Статьи о России - страница 6
На уровне человека «среднего, базового, типового» подобного институционального и психологического, адекватного новым политико-экономическим условиям абриса пока нет, что будет показано всем последующим рассуждением. Отсюда и эта, довольно элементарная проблема отдельного лингвистического аспекта, не решена. Не прижились предлагавшиеся в 90-х и отдельными исследователями и целыми институтами (например, СМИ) формы «сударь», «сударыня». Остались формы обращений советской эпохи. Всё те же «половые» «мужчина», «женщина», «девушка», «молодой человек».
И этот частный случай не столь тривиален, как может показаться, и способен вывести на некие базовые черты сегодняшнего «базового» россиянина. Язык вообще и речь в частности вторичны по отношению к быту и идеологии. Быт и идеология, а не лингвистическая косность россиянина привели к «советскому трофею» обращений. «Уличный», общественный быт среднего, «непродвинутого» россиянина мало изменился с советских времен. Маленький пример: по утрам и вечерам он так же ездит на работу в переполненном салоне автобуса или вагоне метро. Какие могут быть обращения типа «господин», когда половина пассажиров внутригородского автобуса не платят жалкие десять-двенадцать рублей за билет, а показывают «социальные проездные»?
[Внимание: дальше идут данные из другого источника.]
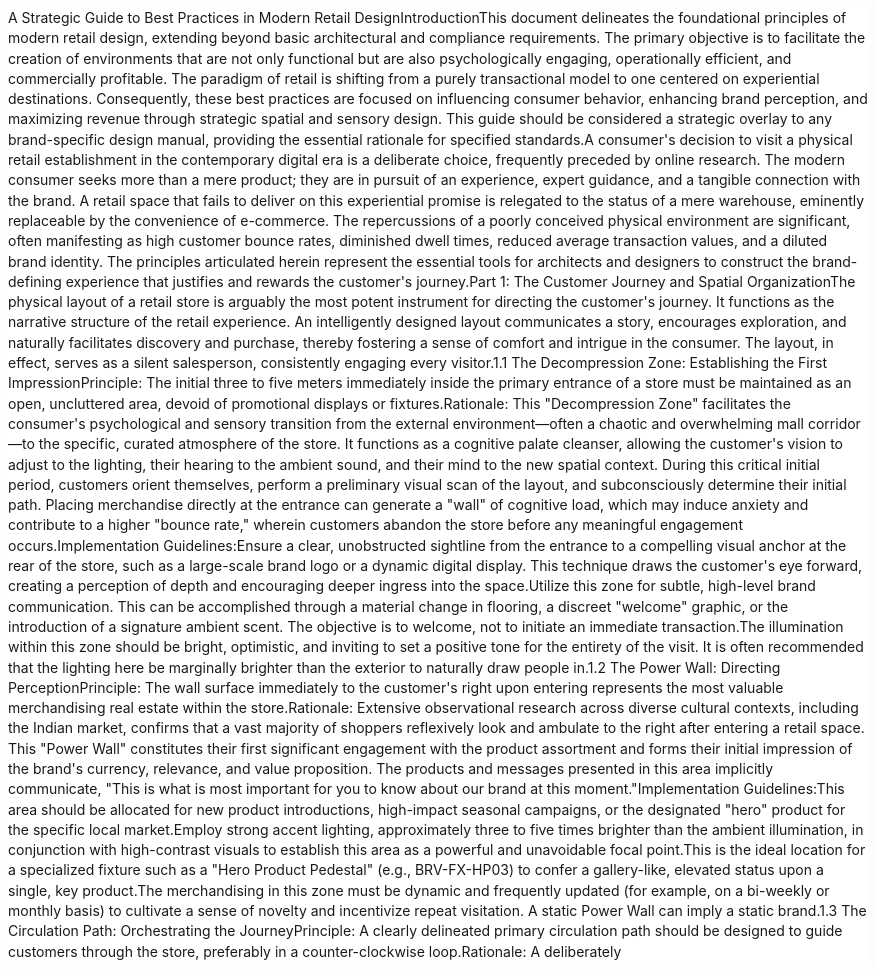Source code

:A Strategic Guide to Best Practices in Modern Retail DesignIntroductionThis document delineates the foundational principles of modern retail design, extending beyond basic architectural and compliance requirements. The primary objective is to facilitate the creation of environments that are not only functional but are also psychologically engaging, operationally efficient, and commercially profitable. The paradigm of retail is shifting from a purely transactional model to one centered on experiential destinations. Consequently, these best practices are focused on influencing consumer behavior, enhancing brand perception, and maximizing revenue through strategic spatial and sensory design. This guide should be considered a strategic overlay to any brand-specific design manual, providing the essential rationale for specified standards.A consumer's decision to visit a physical retail establishment in the contemporary digital era is a deliberate choice, frequently preceded by online research. The modern consumer seeks more than a mere product; they are in pursuit of an experience, expert guidance, and a tangible connection with the brand. A retail space that fails to deliver on this experiential promise is relegated to the status of a mere warehouse, eminently replaceable by the convenience of e-commerce. The repercussions of a poorly conceived physical environment are significant, often manifesting as high customer bounce rates, diminished dwell times, reduced average transaction values, and a diluted brand identity. The principles articulated herein represent the essential tools for architects and designers to construct the brand-defining experience that justifies and rewards the customer's journey.Part 1: The Customer Journey and Spatial OrganizationThe physical layout of a retail store is arguably the most potent instrument for directing the customer's journey. It functions as the narrative structure of the retail experience. An intelligently designed layout communicates a story, encourages exploration, and naturally facilitates discovery and purchase, thereby fostering a sense of comfort and intrigue in the consumer. The layout, in effect, serves as a silent salesperson, consistently engaging every visitor.1.1 The Decompression Zone: Establishing the First ImpressionPrinciple: The initial three to five meters immediately inside the primary entrance of a store must be maintained as an open, uncluttered area, devoid of promotional displays or fixtures.Rationale: This "Decompression Zone" facilitates the consumer's psychological and sensory transition from the external environment—often a chaotic and overwhelming mall corridor—to the specific, curated atmosphere of the store. It functions as a cognitive palate cleanser, allowing the customer's vision to adjust to the lighting, their hearing to the ambient sound, and their mind to the new spatial context. During this critical initial period, customers orient themselves, perform a preliminary visual scan of the layout, and subconsciously determine their initial path. Placing merchandise directly at the entrance can generate a "wall" of cognitive load, which may induce anxiety and contribute to a higher "bounce rate," wherein customers abandon the store before any meaningful engagement occurs.Implementation Guidelines:Ensure a clear, unobstructed sightline from the entrance to a compelling visual anchor at the rear of the store, such as a large-scale brand logo or a dynamic digital display. This technique draws the customer's eye forward, creating a perception of depth and encouraging deeper ingress into the space.Utilize this zone for subtle, high-level brand communication. This can be accomplished through a material change in flooring, a discreet "welcome" graphic, or the introduction of a signature ambient scent. The objective is to welcome, not to initiate an immediate transaction.The illumination within this zone should be bright, optimistic, and inviting to set a positive tone for the entirety of the visit. It is often recommended that the lighting here be marginally brighter than the exterior to naturally draw people in.1.2 The Power Wall: Directing PerceptionPrinciple: The wall surface immediately to the customer's right upon entering represents the most valuable merchandising real estate within the store.Rationale: Extensive observational research across diverse cultural contexts, including the Indian market, confirms that a vast majority of shoppers reflexively look and ambulate to the right after entering a retail space. This "Power Wall" constitutes their first significant engagement with the product assortment and forms their initial impression of the brand's currency, relevance, and value proposition. The products and messages presented in this area implicitly communicate, "This is what is most important for you to know about our brand at this moment."Implementation Guidelines:This area should be allocated for new product introductions, high-impact seasonal campaigns, or the designated "hero" product for the specific local market.Employ strong accent lighting, approximately three to five times brighter than the ambient illumination, in conjunction with high-contrast visuals to establish this area as a powerful and unavoidable focal point.This is the ideal location for a specialized fixture such as a "Hero Product Pedestal" (e.g., BRV-FX-HP03) to confer a gallery-like, elevated status upon a single, key product.The merchandising in this zone must be dynamic and frequently updated (for example, on a bi-weekly or monthly basis) to cultivate a sense of novelty and incentivize repeat visitation. A static Power Wall can imply a static brand.1.3 The Circulation Path: Orchestrating the JourneyPrinciple: A clearly delineated primary circulation path should be designed to guide customers through the store, preferably in a counter-clockwise loop.Rationale: A deliberately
Еще более ярок и показателен в плане живучести модуса советского идеологический аспект, на пространстве которого мы выявим еще одну базовую черту: homo post-soveticus так же, как его предшественник, имеет в себе то, что называется «классовым чутьем» и, соответственно, обладает возможностью классовых оценок: от классовой идентификации до классовой ненависти. «Господин» для homo soveticus и для homo post-soveticus – слово классово, идеологически маркированное. «Господин» – не просто благородный человек или «вообще-человек», для обывателя – это классово отмеченный элемент. Элемент «простому человеку», от школьной учительницы до дворника, чуждый.
При этом обыватель не утрачивает, тоже, кстати сказать, доставшееся ему в наследство от человека советского, свойство «глухого роптания»: в лингвистическом аспекте – это лингвистическое пуританство в плане «контроля» над родным языком и «кухонная риторика» в плане «совершенствования» своей речи. Лингвистическое пуританство выражается в том, что именно «средний, базовый, типовой» человек сегодня пишет, звонит в редакцию, требуя «очистить» русский язык от всего, что только вообразимо – от англоязычных терминов компьютерного языка до родного мата (в советскую эпоху обыватель делал по сути то же самое, требуя запретить слово «джинсы» и строже наказывать за тот же мат). Странно то, что при этом сегодняшний обыватель не возражает против того, чтобы компьютер оказался в его личном пользовании и прекрасно владеет родной матерщиной (как он прекрасно владел ей в советское время, и не возражал, чтобы какие-то там «джинсы» надели его дети).
Возврат же к «кухонной риторике» (в условиях «гламурно-официального» СМИ-пространства), который сегодня фиксируется во многих социальных, политических и психологических исследованиях, притом что «кухонная риторика» являлась неизбывной чертой человека советского, тесно переплетает лингвистический аспект с тем же идеологическим и еще с одним, назовем его «СМИ-аспект».
СМИ-аспект
Сегодняшнее общество (все полюсов «элиты» и «деклассированного элемента») – это «общество, ушедшее от печати, чтения, обсуждения прочитанного к экрану телевизора, а общедоступные его каналы, как известно, практически полностью огосударствлены, они дают официальную оценку происходящего, прошлого, да и будущего» [1]. Это сближает homo soveticus и homo post-soveticus. Ведь то, что первый читал больше всех в мире – это миф (за исключением короткого периода «ранней перестройки»), он «собирал» книги, это было модно, а его информативно-коммуникативная основа в 1970-е – первую половину 1980-х была та же, что и сегодня, – электронные СМИ. Парадоксально, что homo soveticus им не доверял, но на них ссылался: они были основным источником информации, другой информационной базы у него просто не было.